Content starts

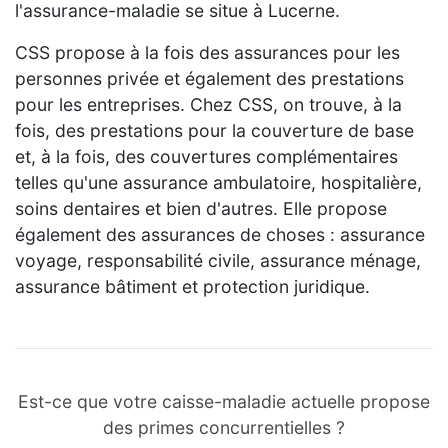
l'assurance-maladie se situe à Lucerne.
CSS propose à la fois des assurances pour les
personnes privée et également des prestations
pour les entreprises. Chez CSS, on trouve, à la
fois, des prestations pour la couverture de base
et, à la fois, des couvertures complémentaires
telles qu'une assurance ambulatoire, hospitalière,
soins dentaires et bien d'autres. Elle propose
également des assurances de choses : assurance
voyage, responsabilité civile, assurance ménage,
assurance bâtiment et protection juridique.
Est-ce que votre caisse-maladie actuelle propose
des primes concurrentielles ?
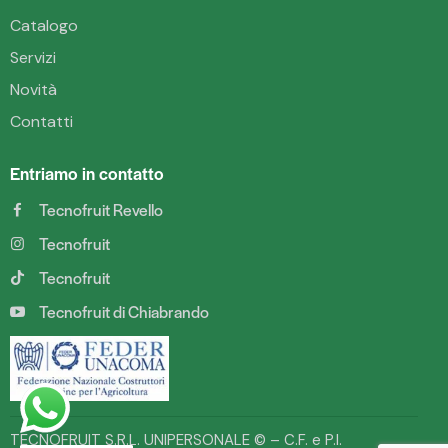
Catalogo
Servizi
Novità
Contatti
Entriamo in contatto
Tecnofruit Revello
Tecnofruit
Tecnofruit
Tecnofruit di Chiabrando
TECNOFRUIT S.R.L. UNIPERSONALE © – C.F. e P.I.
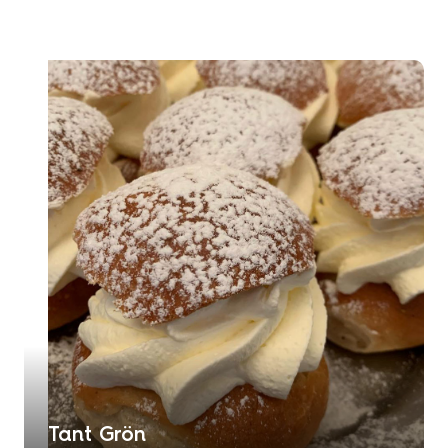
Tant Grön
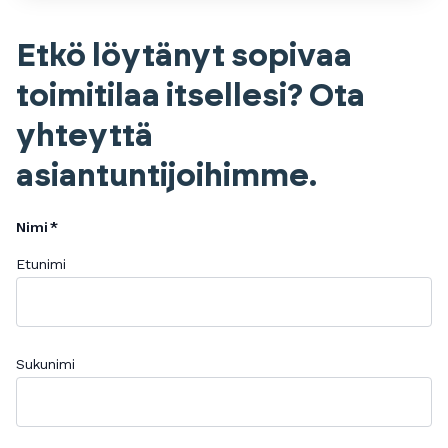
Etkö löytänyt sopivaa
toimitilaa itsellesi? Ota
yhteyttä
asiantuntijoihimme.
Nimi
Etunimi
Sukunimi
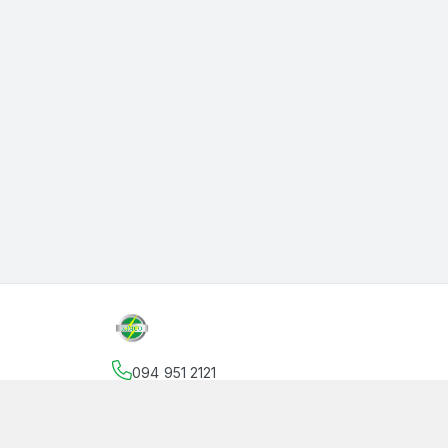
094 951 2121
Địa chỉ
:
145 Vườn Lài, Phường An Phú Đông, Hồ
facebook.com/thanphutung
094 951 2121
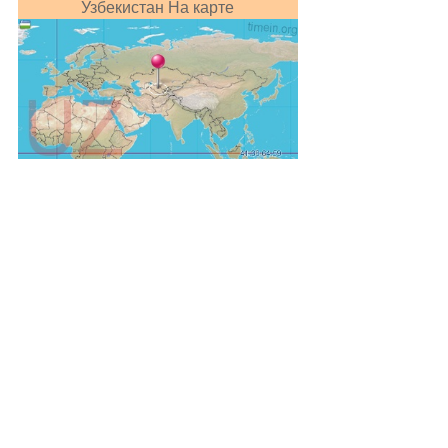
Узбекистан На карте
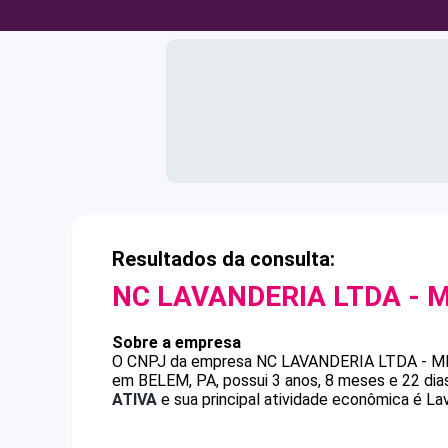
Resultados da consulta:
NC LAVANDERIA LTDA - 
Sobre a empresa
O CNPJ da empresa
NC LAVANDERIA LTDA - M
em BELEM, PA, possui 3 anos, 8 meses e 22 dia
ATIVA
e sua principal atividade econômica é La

Content ends
Content starts

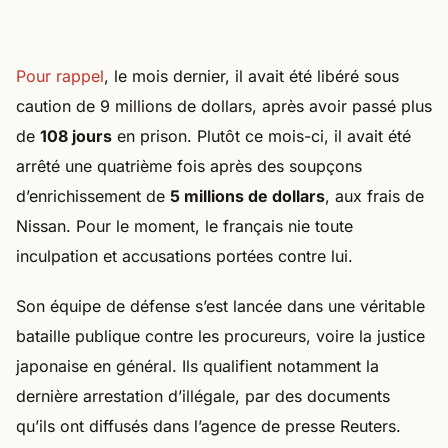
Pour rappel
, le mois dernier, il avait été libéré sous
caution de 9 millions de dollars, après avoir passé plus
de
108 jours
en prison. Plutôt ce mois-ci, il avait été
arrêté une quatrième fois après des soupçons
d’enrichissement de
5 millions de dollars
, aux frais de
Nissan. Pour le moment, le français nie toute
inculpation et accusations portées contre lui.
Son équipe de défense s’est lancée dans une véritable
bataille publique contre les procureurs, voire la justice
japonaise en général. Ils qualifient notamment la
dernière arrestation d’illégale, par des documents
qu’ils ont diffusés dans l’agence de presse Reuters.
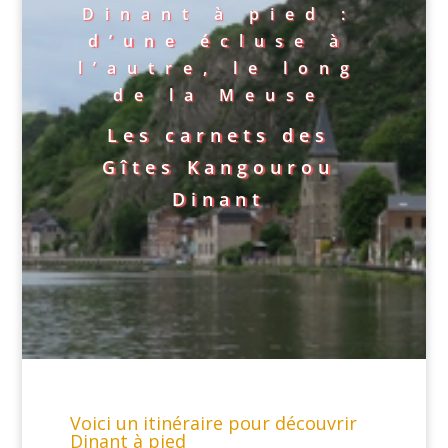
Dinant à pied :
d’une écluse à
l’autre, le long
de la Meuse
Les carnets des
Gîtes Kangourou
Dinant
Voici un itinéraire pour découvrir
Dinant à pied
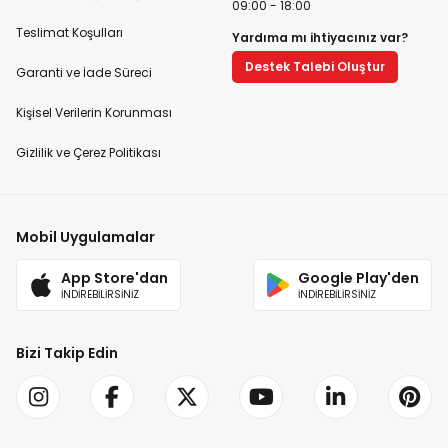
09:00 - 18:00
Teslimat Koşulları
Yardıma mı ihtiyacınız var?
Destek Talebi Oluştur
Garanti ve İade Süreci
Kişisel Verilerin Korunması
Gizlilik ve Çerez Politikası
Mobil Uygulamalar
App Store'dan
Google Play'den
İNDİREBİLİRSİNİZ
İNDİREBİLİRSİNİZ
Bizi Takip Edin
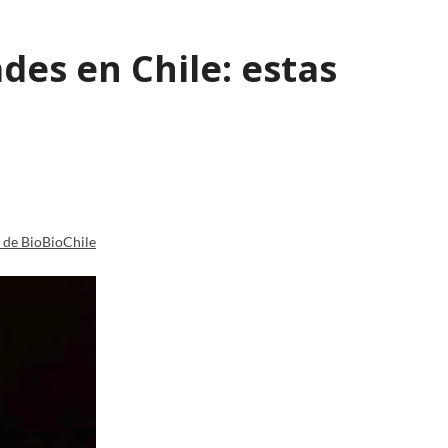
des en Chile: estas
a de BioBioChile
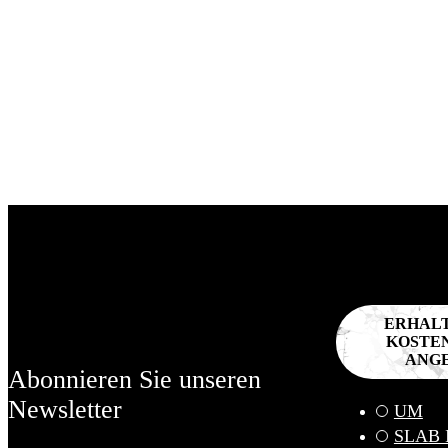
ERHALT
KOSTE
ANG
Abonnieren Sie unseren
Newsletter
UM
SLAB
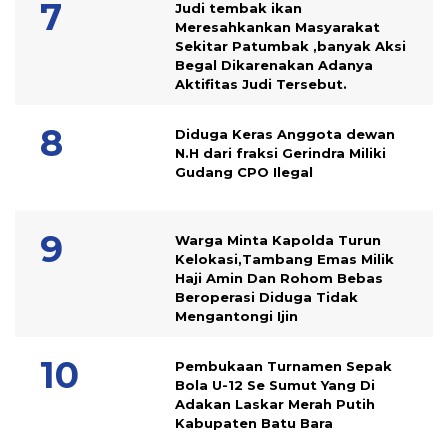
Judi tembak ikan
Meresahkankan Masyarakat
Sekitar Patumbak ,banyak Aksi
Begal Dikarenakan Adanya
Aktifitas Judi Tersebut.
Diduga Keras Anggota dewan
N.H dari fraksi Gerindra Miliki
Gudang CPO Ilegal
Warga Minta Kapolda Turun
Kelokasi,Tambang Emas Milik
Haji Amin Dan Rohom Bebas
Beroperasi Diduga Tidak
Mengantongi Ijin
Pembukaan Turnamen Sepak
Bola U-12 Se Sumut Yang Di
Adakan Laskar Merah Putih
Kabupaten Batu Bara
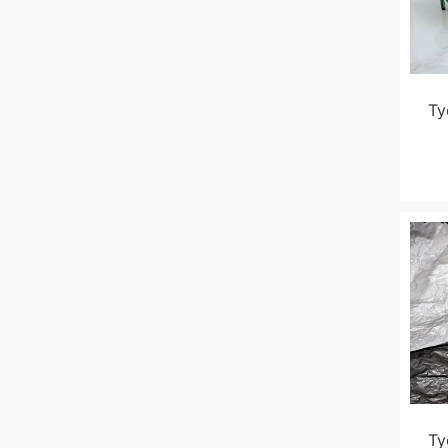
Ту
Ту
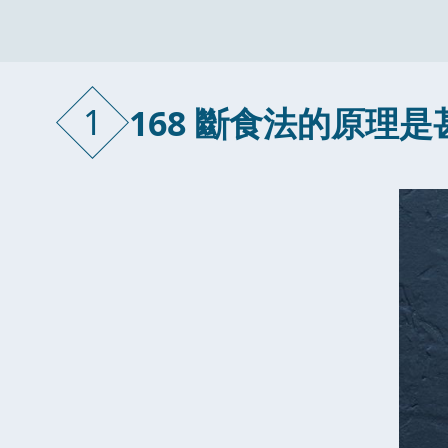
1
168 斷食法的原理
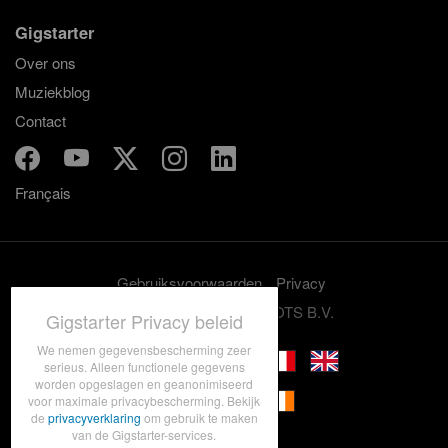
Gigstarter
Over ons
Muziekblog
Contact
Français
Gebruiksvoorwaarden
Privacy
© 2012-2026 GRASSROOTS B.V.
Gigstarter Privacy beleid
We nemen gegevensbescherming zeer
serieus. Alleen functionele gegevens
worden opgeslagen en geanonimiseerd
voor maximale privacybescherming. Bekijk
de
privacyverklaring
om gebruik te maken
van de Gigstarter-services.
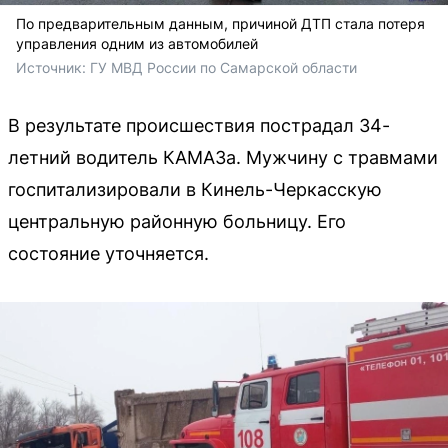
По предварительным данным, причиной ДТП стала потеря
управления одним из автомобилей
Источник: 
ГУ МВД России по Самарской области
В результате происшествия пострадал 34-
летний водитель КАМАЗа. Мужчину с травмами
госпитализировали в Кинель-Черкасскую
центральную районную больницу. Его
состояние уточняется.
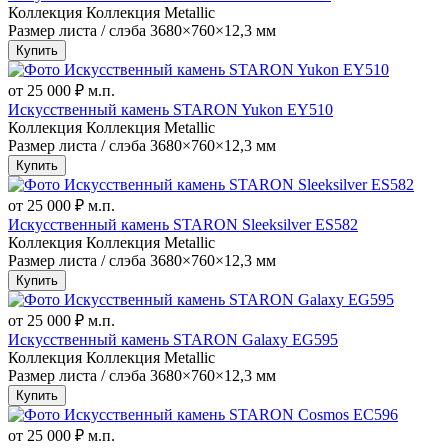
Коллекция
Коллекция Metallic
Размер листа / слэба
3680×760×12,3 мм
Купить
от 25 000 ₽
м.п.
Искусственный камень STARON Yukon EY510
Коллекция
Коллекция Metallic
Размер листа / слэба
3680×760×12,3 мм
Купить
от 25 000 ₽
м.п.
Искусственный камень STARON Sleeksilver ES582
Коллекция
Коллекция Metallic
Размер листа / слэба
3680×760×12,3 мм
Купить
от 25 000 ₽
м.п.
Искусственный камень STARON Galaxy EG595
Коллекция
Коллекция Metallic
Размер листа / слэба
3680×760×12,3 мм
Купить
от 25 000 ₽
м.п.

Content ends
Content starts

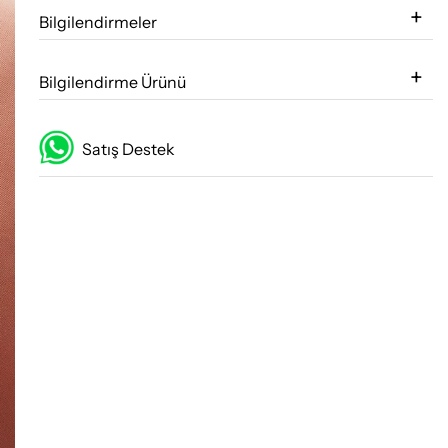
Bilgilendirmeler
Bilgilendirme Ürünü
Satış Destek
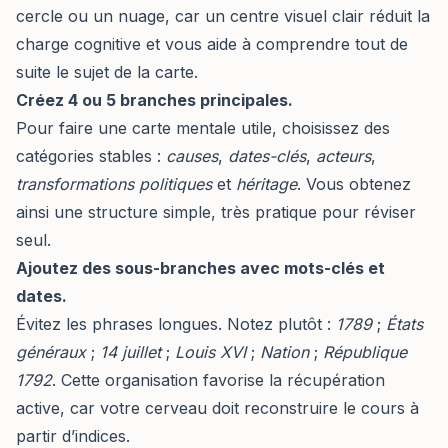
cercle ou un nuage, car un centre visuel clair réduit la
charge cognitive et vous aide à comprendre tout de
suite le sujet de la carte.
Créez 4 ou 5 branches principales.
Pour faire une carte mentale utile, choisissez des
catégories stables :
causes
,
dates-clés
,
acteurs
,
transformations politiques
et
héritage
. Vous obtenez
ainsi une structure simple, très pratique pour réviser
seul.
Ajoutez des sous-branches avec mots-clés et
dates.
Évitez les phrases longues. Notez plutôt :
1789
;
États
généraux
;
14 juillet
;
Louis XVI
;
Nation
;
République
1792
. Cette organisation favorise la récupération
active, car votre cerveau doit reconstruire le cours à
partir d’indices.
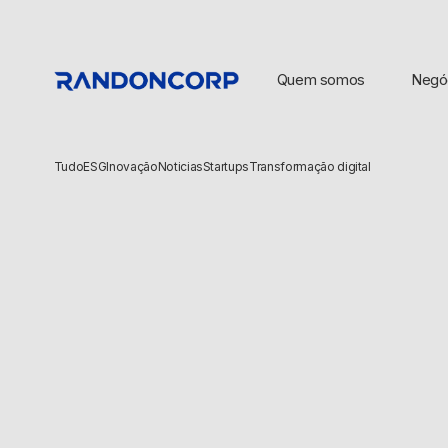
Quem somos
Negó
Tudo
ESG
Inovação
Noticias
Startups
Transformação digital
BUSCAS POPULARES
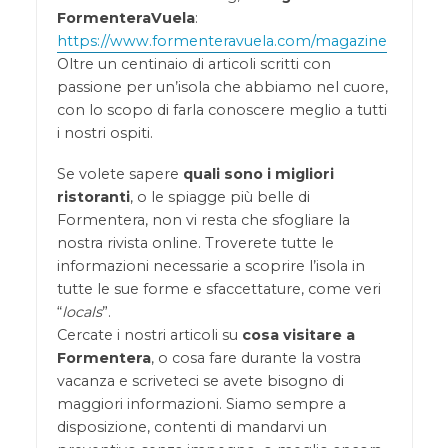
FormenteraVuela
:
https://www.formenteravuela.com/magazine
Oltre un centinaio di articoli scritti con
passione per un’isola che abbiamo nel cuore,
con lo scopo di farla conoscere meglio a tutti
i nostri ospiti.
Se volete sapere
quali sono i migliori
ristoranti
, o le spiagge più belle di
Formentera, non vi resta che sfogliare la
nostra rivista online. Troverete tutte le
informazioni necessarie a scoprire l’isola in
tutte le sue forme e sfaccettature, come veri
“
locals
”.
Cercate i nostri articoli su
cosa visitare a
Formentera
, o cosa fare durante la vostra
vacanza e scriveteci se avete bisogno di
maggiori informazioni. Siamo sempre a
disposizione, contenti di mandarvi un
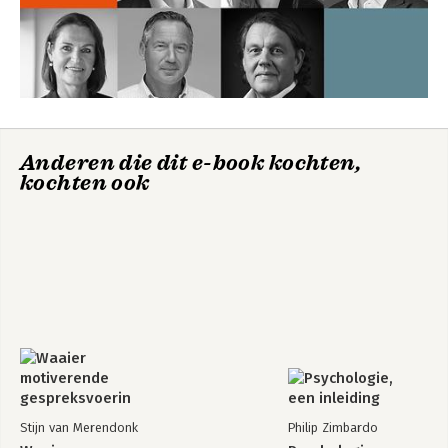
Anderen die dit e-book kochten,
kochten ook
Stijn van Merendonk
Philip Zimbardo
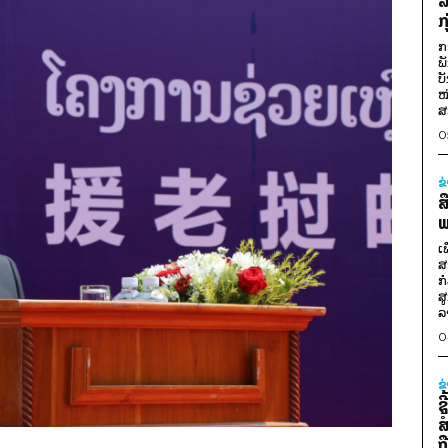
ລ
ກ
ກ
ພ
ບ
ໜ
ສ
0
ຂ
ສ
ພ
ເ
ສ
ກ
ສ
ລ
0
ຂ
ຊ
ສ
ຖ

Content ends

Reproduce exactly, and with no other material, the lines between those holding "l'assurance-maladie se situe à Lucerne." and "voyage, responsabilité civile, assurance", inclusive.

l'assurance-maladie se situe à Lucerne.
CSS propose à la fois des assurances pour les
personnes privée et également des prestations
pour les entreprises. Chez CSS, on trouve, à la
fois, des prestations pour la couverture de base
et, à la fois, des couvertures complémentaires
telles qu'une assurance ambulatoire, hospitalière,
soins dentaires et bien d'autres. Elle propose
également des assurances de choses : assurance
voyage, responsabilité civile, assurance ménage,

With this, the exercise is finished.